## Forecasting using FB Prophet

Finally in this notebook I will use FB Prophet model to forecast the weekly pollutant levels.

As Prophet predicts for given periods and in our case periods/ time step is 1, for each week prediction the model has to be trained repeatedly and hence a loop will be created to make predictions for 1 time step each time.

In [35]:
#loading libraries
import pandas as pd
import numpy as np
from sklearn.preprocessing import MinMaxScaler

from fbprophet import Prophet

In [36]:
#loading data and converting date to datetime format
df = pd.read_csv('air_pollution.csv')
df['date'] = pd.to_datetime(df['date'])

In [37]:
#this function will use Prophet model to return predictions
def prophet_prediction(df):
    
        
    #initializing the model
    m = Prophet(daily_seasonality=False,weekly_seasonality=True)
    
    #fitting the model
    m.fit(df)
    #creating predictions with weekly frequency
    future = m.make_future_dataframe(periods=1,freq='W')
    forecast = m.predict(future)
    
    #saving only the prediction for the next week
    forecast = forecast.tail(1)
    prediction = float(np.array(forecast[['yhat']]))
    
    return prediction

In [38]:
#function to pass the required weeks for training to get predictions for next 1 week
def get_predictions(df):
    
    #making a column for weeks starting from  0 to total number of weeks in the data
    df['week'] = np.arange(0,len(df))

**PROBLEMS TO SOLVE**
• A. Does each statement agree with the Prophet forecasting notebook? Answer yes or no, quoting the deciding words. (i) The model is set up with daily seasonality turned on. (ii) The data is read from a file called air_pollution.csv. (iii) Predictions are made one time step at a time inside a loop.
• B. Answer these questions from the Prophet forecasting notebook:
(i) Which scaler is imported from sklearn?
(ii) What frequency value is passed to make_future_dataframe?
(iii) Which forecast column supplies the saved prediction?
• C. Go on with the Prophet forecasting notebook from where it stops.
The listing that follows comes from a separate source.

**DATA EXTRACT**
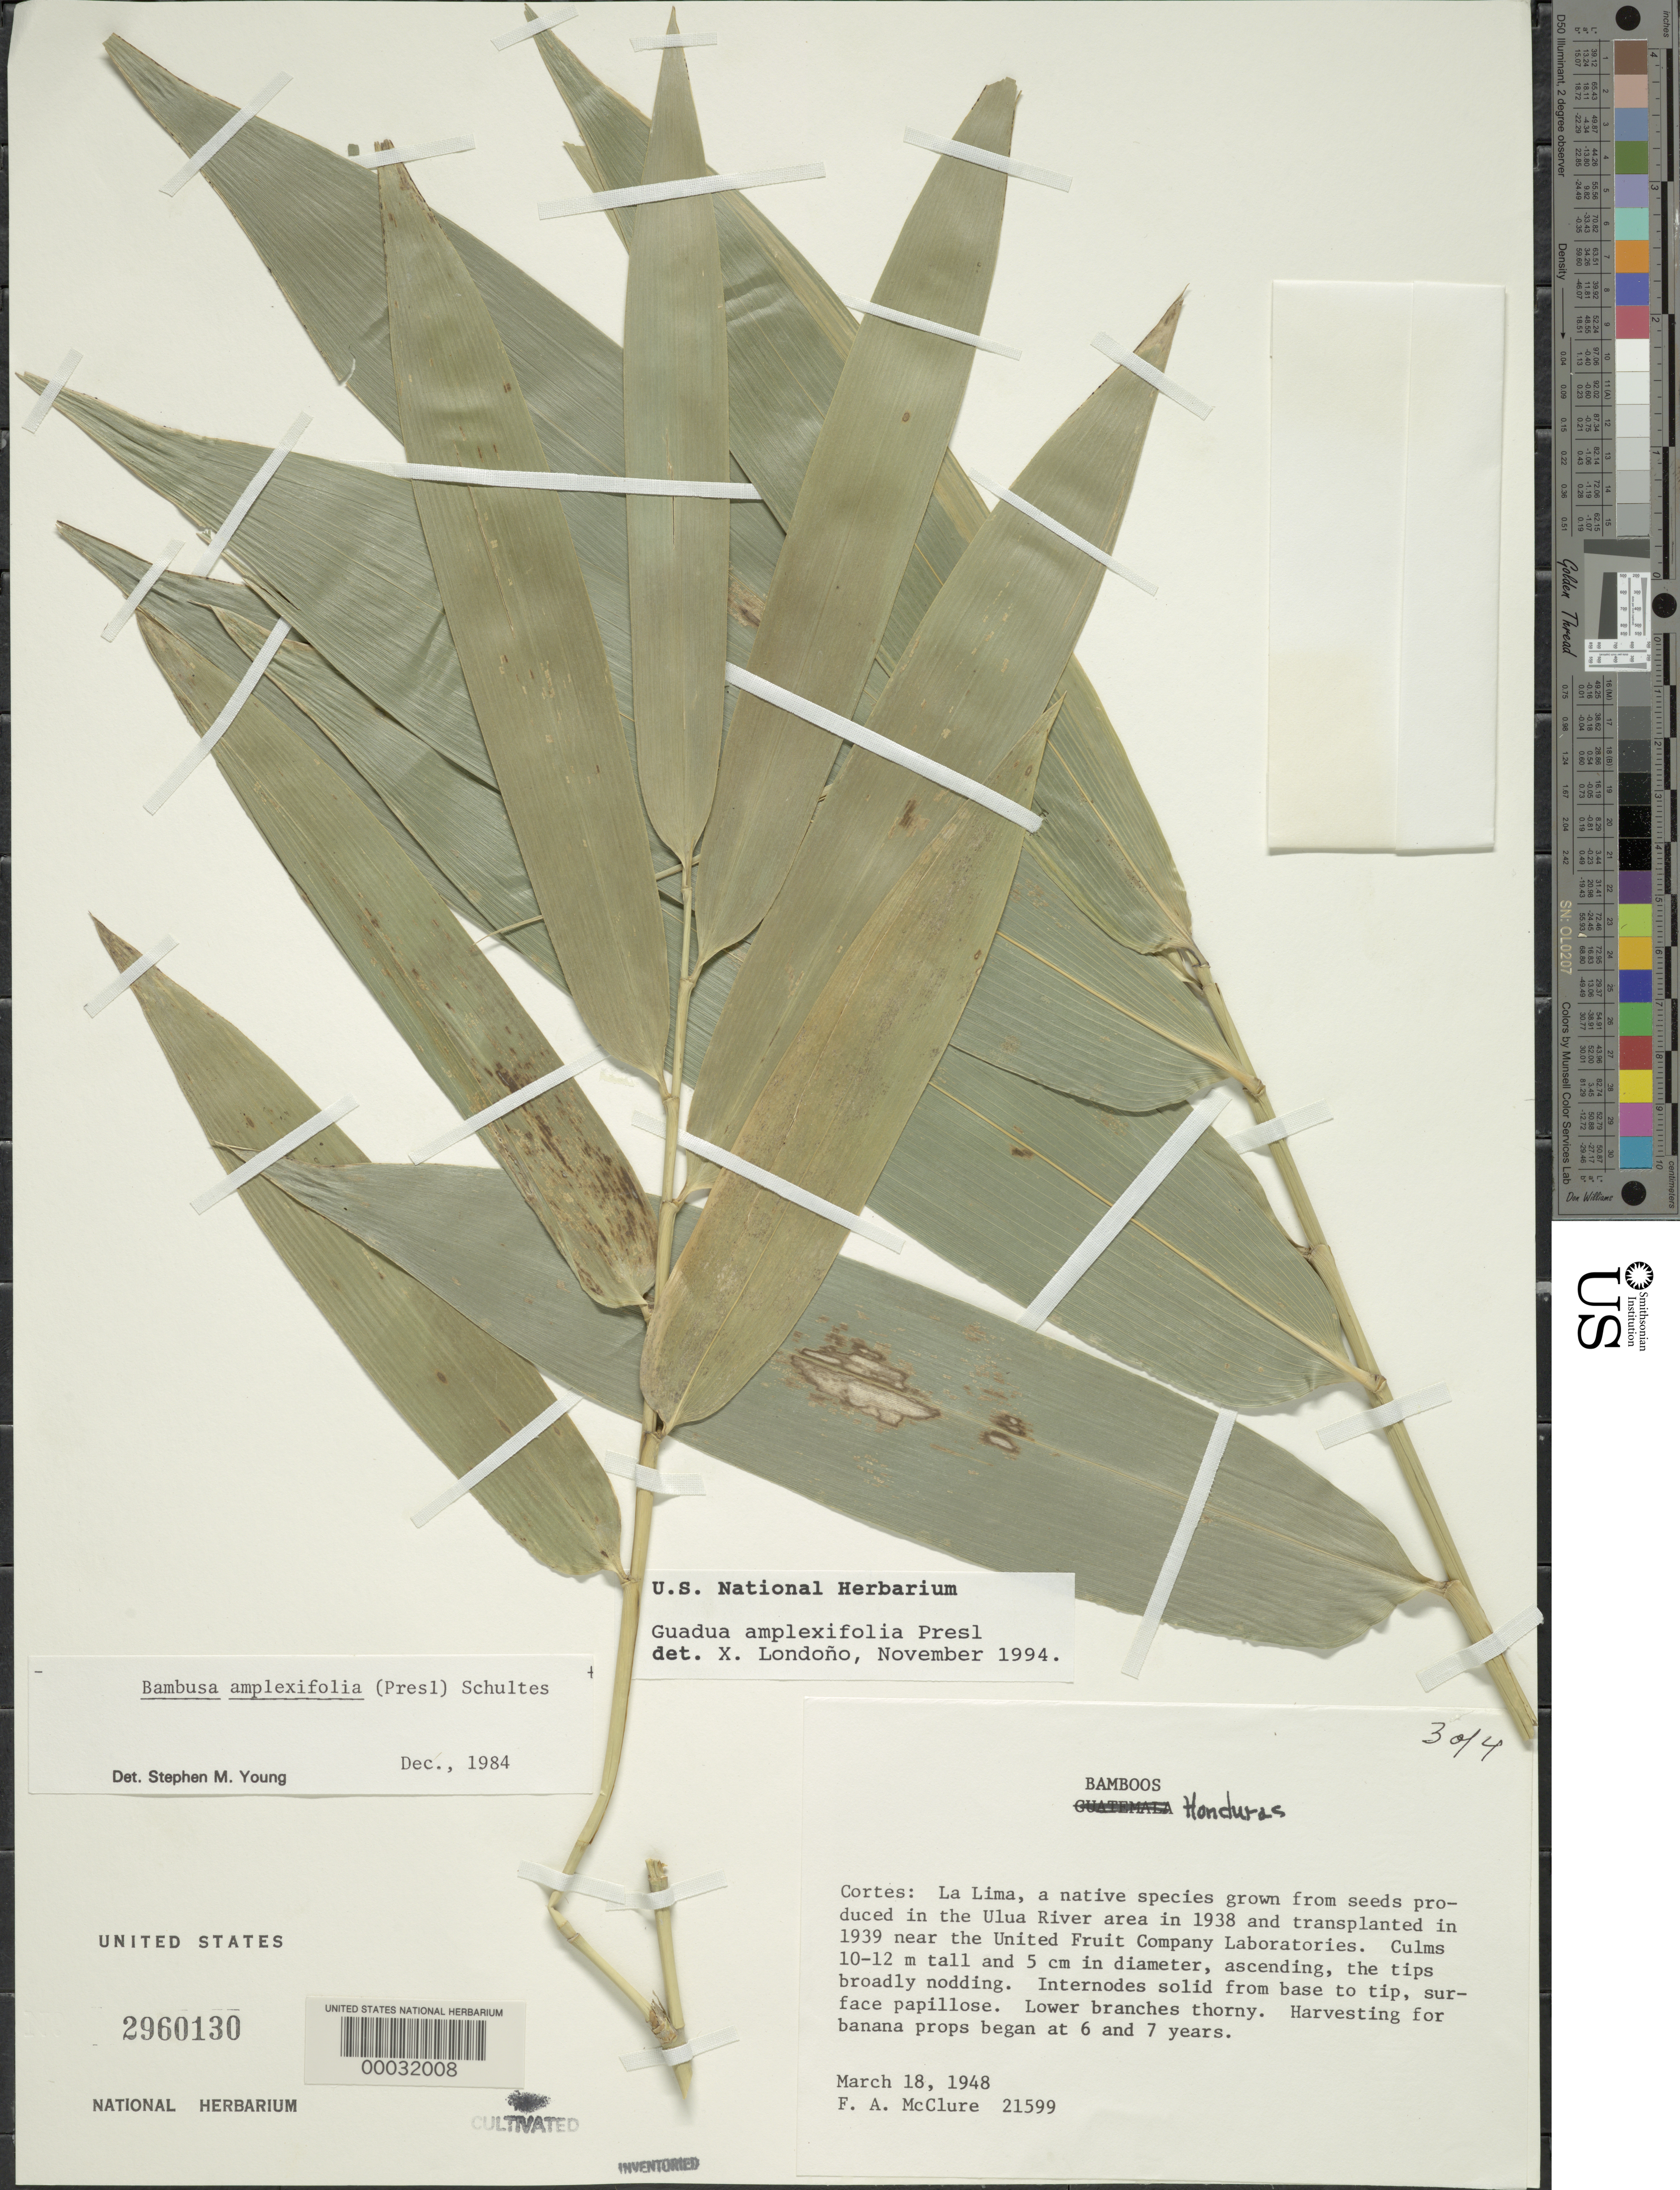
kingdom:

**REPLIES**
• A.
(i) No: "daily_seasonality=False"
(ii) Yes: "df = pd.read_csv('air_pollution.csv')"
(iii) Yes: "a loop will be created to make predictions for 1 time step each time"

• B.
(i) MinMaxScaler
(ii) 'W'
(iii) yhat

• C.
    #getting the last/max week
    max_week = df['week'].max()
    
    #creating a dataframe of train dataset
    last_df = df[df['ds'].dt.year<2017]
    #getting the last/max week of this dataset
    last_week = last_df['week'].max()
    
    
    predictions = []
    actuals = []
    
    
    #looping from 1 to the number of weeks to add on the train dataset to fit
    for i in range(1,(max_week-last_week)+1):
        
        #actual is the y_true where the actual value is the value from the last week in the dataset
        actualdf = df[df['week']==(last_week+i)]
        #actual appended to the actuals list
        actuals.append(float(np.array(actualdf[['y']])))
        
        #the 'train' df if created as modeldf and passed to prophet function for predictions
        modeldf = df[df['week']<(last_week+i)]
        modeldf = modeldf[['ds','y']]
        #appending predictions
        predictions.append(prophet_prediction(modeldf))
        
        
        
    return actuals, predictions
        

In [39]:
#evaluation metrics
def smape(y_true, pred):
    return 100/len(y_true) * np.sum(2 * np.abs(pred - y_true) / (np.abs(y_true) + np.abs(pred)))

def rmse(y_true,pred):
    return np.sqrt(np.mean((pred-y_true)**2))

In [40]:
#storing all smapes and rmses
smapes = []
rmses = []

#looping through each column
for column in df.columns[1:]:
    
    #getting the date and value column to pass in the function get_prediction
    modeldf = df[['date',column]]
    modeldf.columns = ['ds','y']
    actuals, predictions = get_predictions(modeldf)

#appending smapes and rmses
smapes.append(smape(np.array(actuals),np.array(predictions)))
rmses.append(rmse(np.array(actuals),np.array(predictions)))
    

A value is trying to be set on a copy of a slice from a DataFrame.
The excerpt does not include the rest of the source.